‘Het is een spel, maak het niet te moeilijk’
“Hoe was je dag, schat?’ Mijn echtgenote en ik vragen het elkaar elke avond. We werken allebei hard en vele uren, en die routine zorgt ervoor dat we aan het einde van de dag even stoom kunnen aflaten. Hoe belangrijk dat is, kreeg ik door bij mijn eerste evaluatie als CEO. Het evaluatieproces werd begeleid door een consultant die me erop wees dat de meeste CEO’s nood hadden aan coaching. Omdat ze vaak moeten werken tussen twee werelden ¬ de raad van bestuur en het bedrijf ¬ en als eindverantwoordelijke toch helemaal alleen staan. Ik heb me toen afgevraagd hoe het kwam dat ik die nood aan begeleiding niet voelde. Tot ik besefte dat ik al een coach had: mijn echtgenote.
“We hebben vaak dezelfde visie op zaken. Heel prettig is dat. We zijn bijvoorbeeld allebei nogal fan van de speltheorie. In de twee betekenissen van het woord. ‘Het is allemaal maar een spel’, dat zeggen we vaak tegen elkaar. We worden geboren, we leven en we gaan dood. Maak het dus allemaal niet te moeilijk.
“Ook de speltheorie als concept tussen psychologie en kansberekening vind ik enorm boeiend. Het gevangenendilemma is het bekendste voorbeeld, maar ook in andere situaties vind ik het ontspannend mijn hersenen te breken over welke wetmatigheden er spelen en hoe mensen reageren. Bijvoorbeeld wanneer het ziekenhuis een nieuwe machine moet aankopen. Ik weet hoeveel ik wil uitgeven, de verkoper weet hoeveel hij wil ontvangen, en we weten het niet van elkaar. De onderhandeling die daarop volgt, is een spel.
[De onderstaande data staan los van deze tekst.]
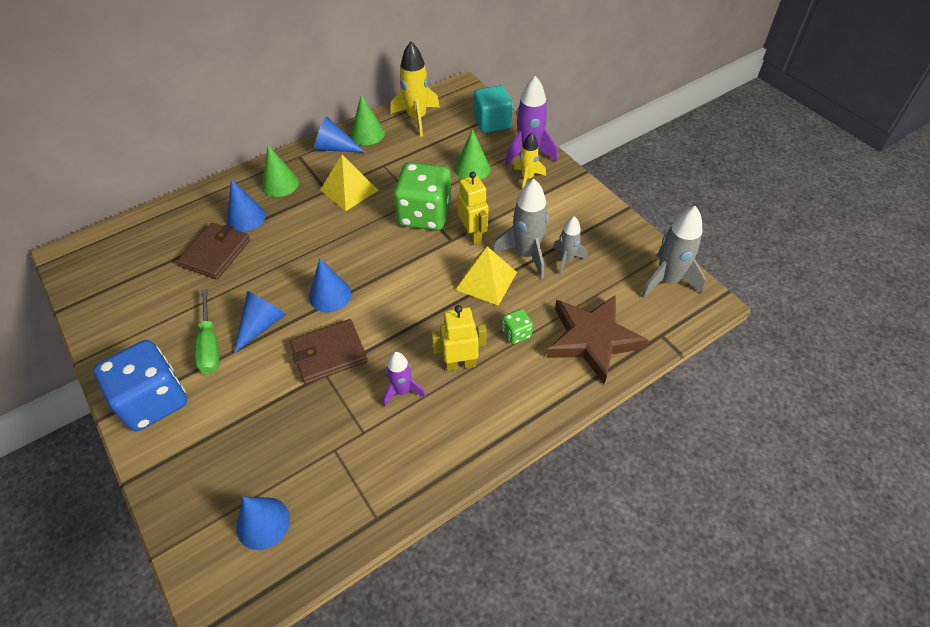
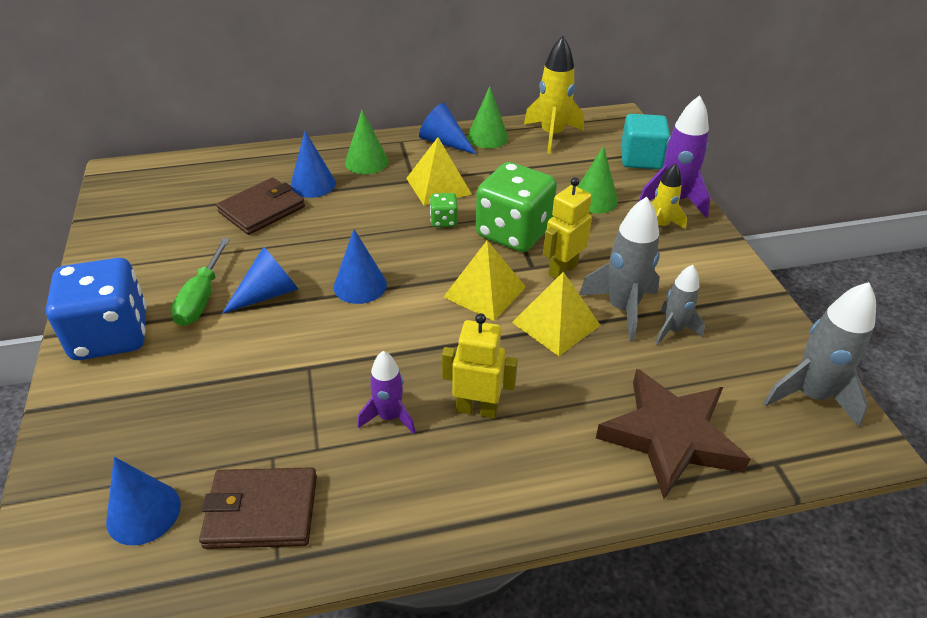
camera: 20 degrees right, 10 degrees down
(329, 353) = (325, 347): brown wallet -> brown wallet (261, 511)
(425, 271) = (485, 292): none -> yellow pyramid
(473, 235) = (562, 269): yellow robot -> yellow robot turned 135 degrees counterclockwise
(516, 333) = (567, 396): green dice -> green dice (443, 221)

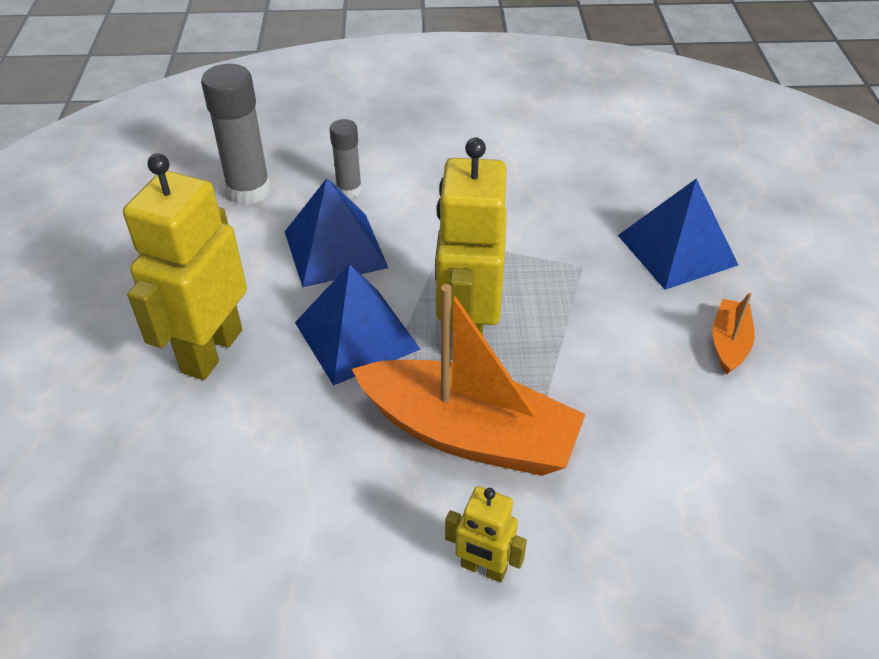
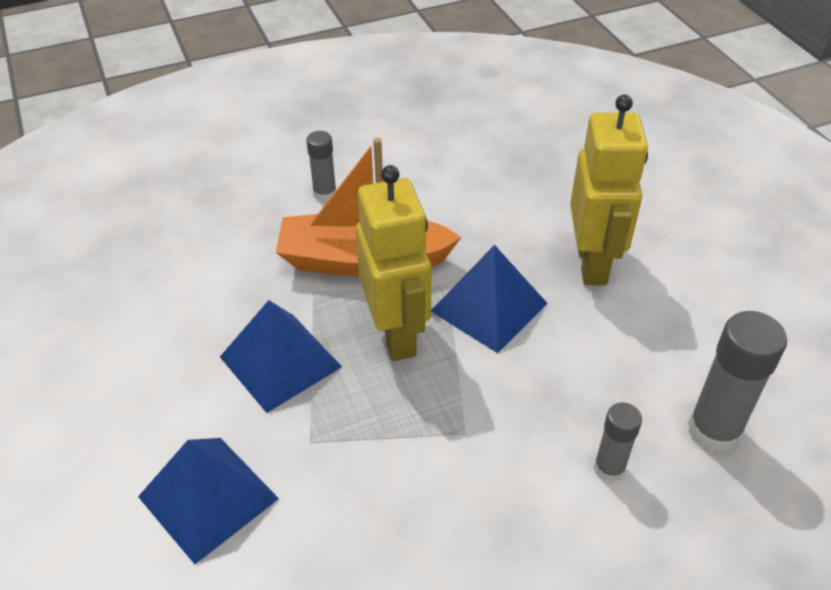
camera: 160 degrees right, 0 degrees up
(335, 249) = (567, 385): blue pyramid -> blue pyramid (280, 361)
(483, 568) = (325, 194): yellow robot -> grey glue stick
(729, 343) = (157, 394): orange boat -> none

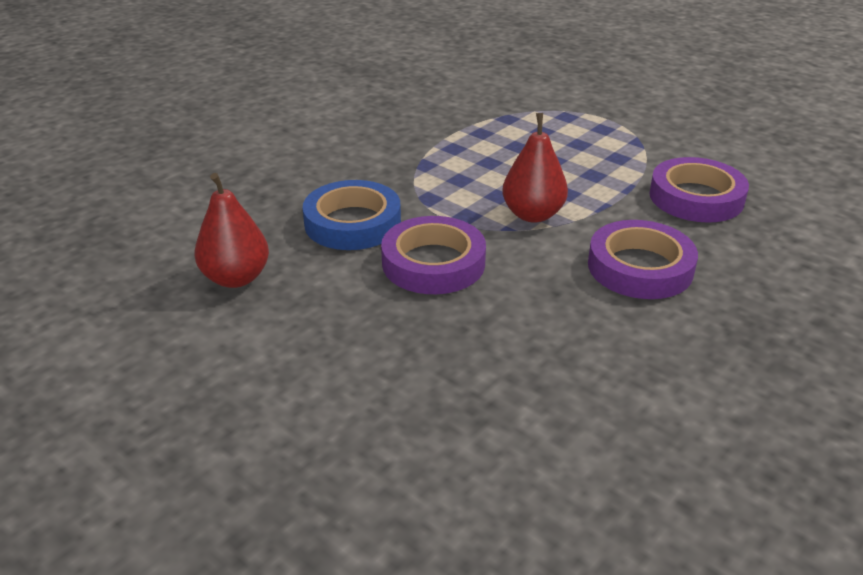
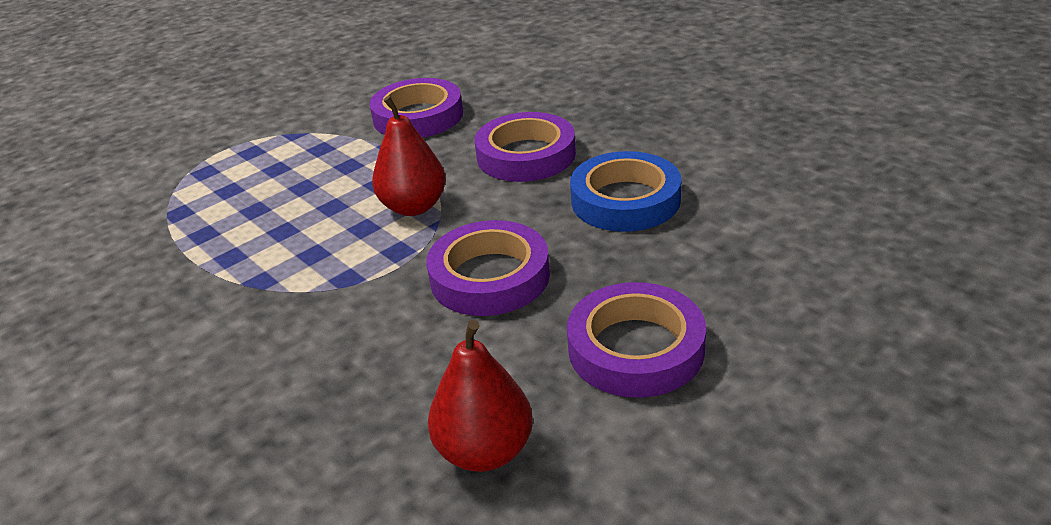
camera: 80 degrees left, 0 degrees up
(335, 345) = (635, 348): none -> purple tape
(352, 223) = (381, 342): blue tape -> blue tape (625, 200)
Een soort van stratego, heel leuk om over na te denken.”
Oude Volkswagens
“Ik ben zo iemand die zijn hersenen niet kan afzetten. Ik pieker niet, maar zodra ik wakker word, begint de gedachtestroom. Over van alles en nog wat, niet alleen over het werk. Onlangs werd mijn interesse voor wagens bijvoorbeeld weer aangewakkerd. Vrienden van ons kochten een oldtimer en daarna gingen mijn gedachten meteen naar carburatoren en pk’s, naar bouwjaren, types en serienummers. Dat vond ik als kind al fascinerend. En als zestienjarige maakte ik mijn eigen buggy’s, een soort crossmachines van oude Volkswagens. Vandaag zijn auto’s een brok elektronica. Je moet bijna een IT-expert zijn om te weten wat eraan scheelt.
“Zelf verdiep ik me liever in de mechaniek van oude wagens. Mijn echtgenote zegt dat ik me dan maar een oldtimer moet aanschaffen in plaats van erover te zagen, maar ik ken mezelf. Ik zou daar te veel tijd in investeren. Het komt er ooit nog wel eens van.”
Mensen kijken
“Nu genieten we vooral van de kleine dingen. Wandelen, fietsen, terrasjes doen en mensen kijken. Je moet niet altijd naar de Kilimanjaro gaan. Toen ik vorig voorjaar na wekenlang werken in coronaomstandigheden voor het eerst een weekend vrij nam, heb ik me ook gewoon met een boek en een glas wijn neergezet. Na drie seconden lag ik in slaap. Op zo’n moment merk je dat je een tol betaalt als je zo hard werkt, maar daar kan ik tegen.
“Ik heb natuurlijk enorm veel geluk dat ik al twee keer de kans kreeg om een baan uit te oefenen waar ik veel plezier in vind. Eerst als longarts, nu al vijftien jaar als CEO. Die functies gaven en geven me energie. Dat is wat de Japanners ikigai noemen: dat je iets doet waar je goed in bent, wat je graag doet en nog voor betaald wordt ook. En dat je iets doet wat niet alleen waarde creëert voor jezelf, maar ook voor de maatschappij. Ook dat is een noodzakelijke voorwaarde om voldoening en balans te vinden, denk ik.
“Dan wil je niet per se het onderscheid maken tussen werk en vrije tijd. Want de grens daartussen nauwgezet en angstvallig willen bewaken, dat geeft ook stress. Misschien moet je die lijn dus net weggommen.”